Elliptic Arithmetic 06: Scalar Multiplication

Elliptic arithmetic notes / 06

Scalar multiplication

Scalar multiplication is where algebra meets leakage: the loop invariant is mathematical, but the branch pattern is cryptographic.

Given \(k\) and \(P\in E(\mathbb F_p)\), compute \([k]P\). The book treats this as the dominant operation in ECC schemes and presents binary, NAF, window, fixed-base, and multiple-point methods.

Binary double-and-add

Left-to-right binary multiplication maintains the invariant:

after processing a bit prefix \(u\) of \(k\), the accumulator is \(Q=[u]P\).

For the next bit \(b\),

\[Q\leftarrow [2u]P,\qquad Q\leftarrow [2u+b]P.\]

This proves correctness, but a branch on \(b\) leaks scalar bits.

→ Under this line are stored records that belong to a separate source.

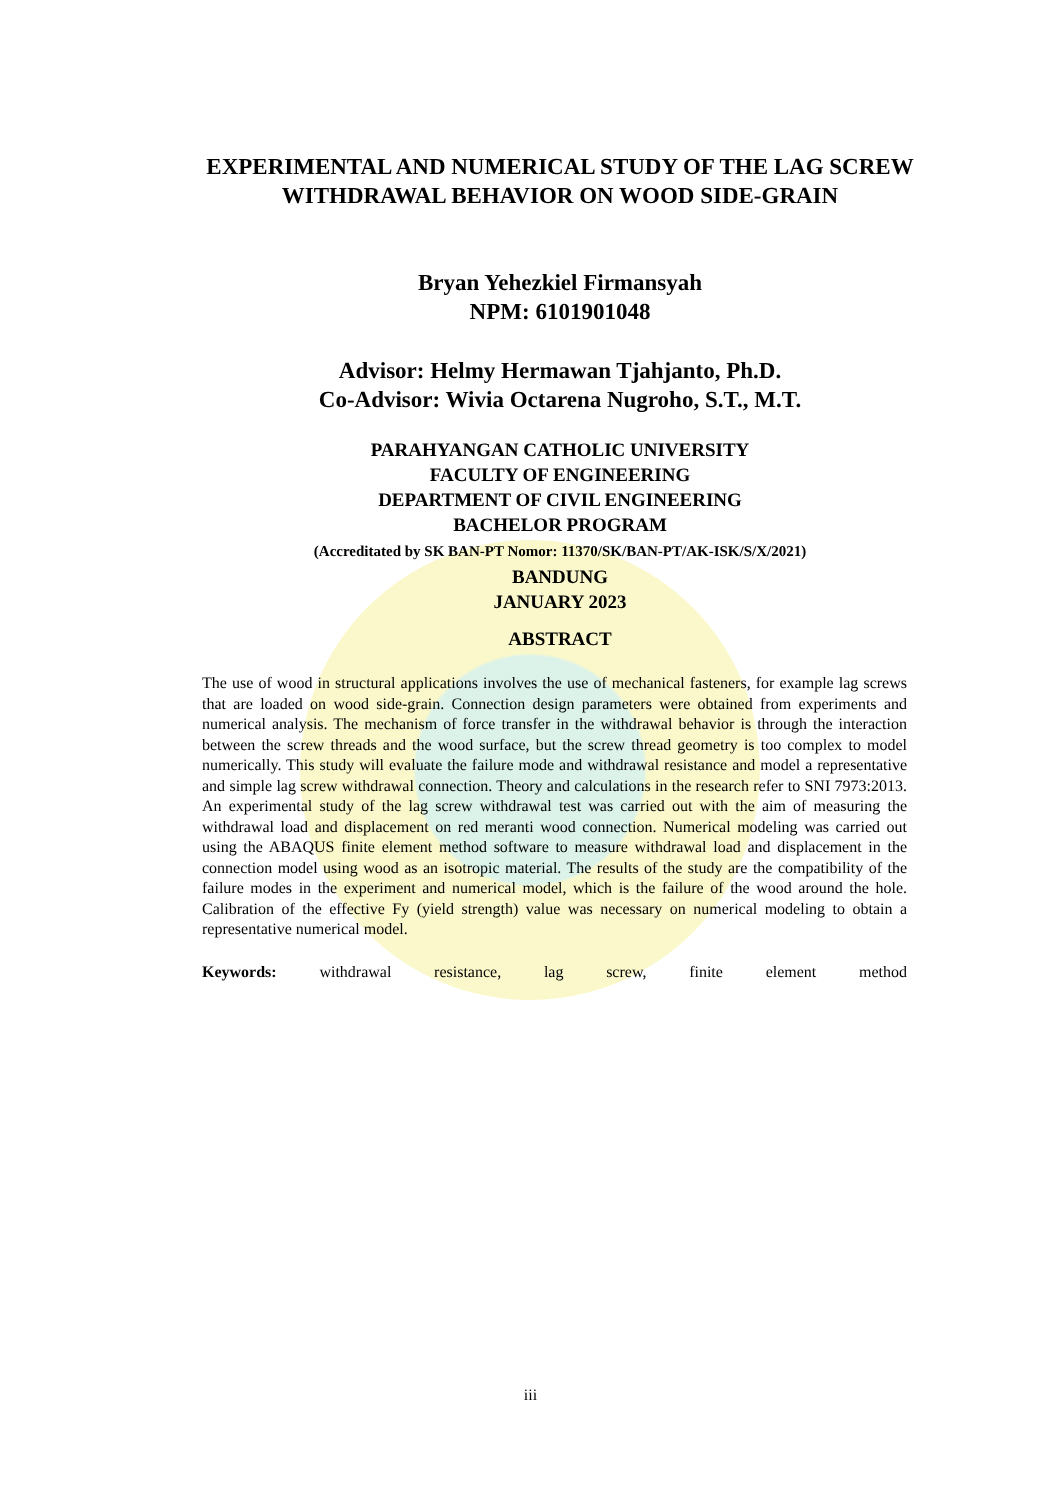EXPERIMENTAL AND NUMERICAL STUDY OF THE LAG SCREW WITHDRAWAL BEHAVIOR ON WOOD SIDE-GRAIN
Bryan Yehezkiel Firmansyah
NPM: 6101901048
Advisor: Helmy Hermawan Tjahjanto, Ph.D.
Co-Advisor: Wivia Octarena Nugroho, S.T., M.T.
PARAHYANGAN CATHOLIC UNIVERSITY
FACULTY OF ENGINEERING
DEPARTMENT OF CIVIL ENGINEERING
BACHELOR PROGRAM
(Accreditated by SK BAN-PT Nomor: 11370/SK/BAN-PT/AK-ISK/S/X/2021)
BANDUNG
JANUARY 2023
ABSTRACT
The use of wood in structural applications involves the use of mechanical fasteners, for example lag screws that are loaded on wood side-grain. Connection design parameters were obtained from experiments and numerical analysis. The mechanism of force transfer in the withdrawal behavior is through the interaction between the screw threads and the wood surface, but the screw thread geometry is too complex to model numerically. This study will evaluate the failure mode and withdrawal resistance and model a representative and simple lag screw withdrawal connection. Theory and calculations in the research refer to SNI 7973:2013. An experimental study of the lag screw withdrawal test was carried out with the aim of measuring the withdrawal load and displacement on red meranti wood connection. Numerical modeling was carried out using the ABAQUS finite element method software to measure withdrawal load and displacement in the connection model using wood as an isotropic material. The results of the study are the compatibility of the failure modes in the experiment and numerical model, which is the failure of the wood around the hole. Calibration of the effective Fy (yield strength) value was necessary on numerical modeling to obtain a representative numerical model.
Keywords: withdrawal resistance, lag screw, finite element method
iii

Ladder-style constant-time shape

For a short-Weierstrass implementation with incomplete addition formulas, do not merely write “Montgomery ladder” and assume safety. A useful invariant is still

\[R_0=[u]P,\qquad R_1=[u+1]P,\]

but the update must be implemented with formulas that are valid for all states reached by the loop, or by computing both possible updates and selecting by masks:

for (uint32_t i = scalar_bits; i-- > 0;) {
    ec_jac_t d0, d1, s;
    uint32_t bit = scalar_get_bit(k, i);
    ec_double(&d0, &r0);       /* [2u]P */
    ec_add(&s, &r0, &r1);      /* [2u+1]P */
    ec_double(&d1, &r1);       /* [2u+2]P */
    ec_jac_select(&r0, &d0, &s, bit);
    ec_jac_select(&r1, &s, &d1, bit);
}

This is a constant-operation-count pattern, not automatically a complete implementation. The proof must still show that ec_add is valid for the pair (r0,r1) in every iteration, or replace it with complete formulas for the chosen curve model. Montgomery curves such as Curve25519 have their own x-coordinate ladder formulas; those are not the same as generic short-Weierstrass Jacobian addition.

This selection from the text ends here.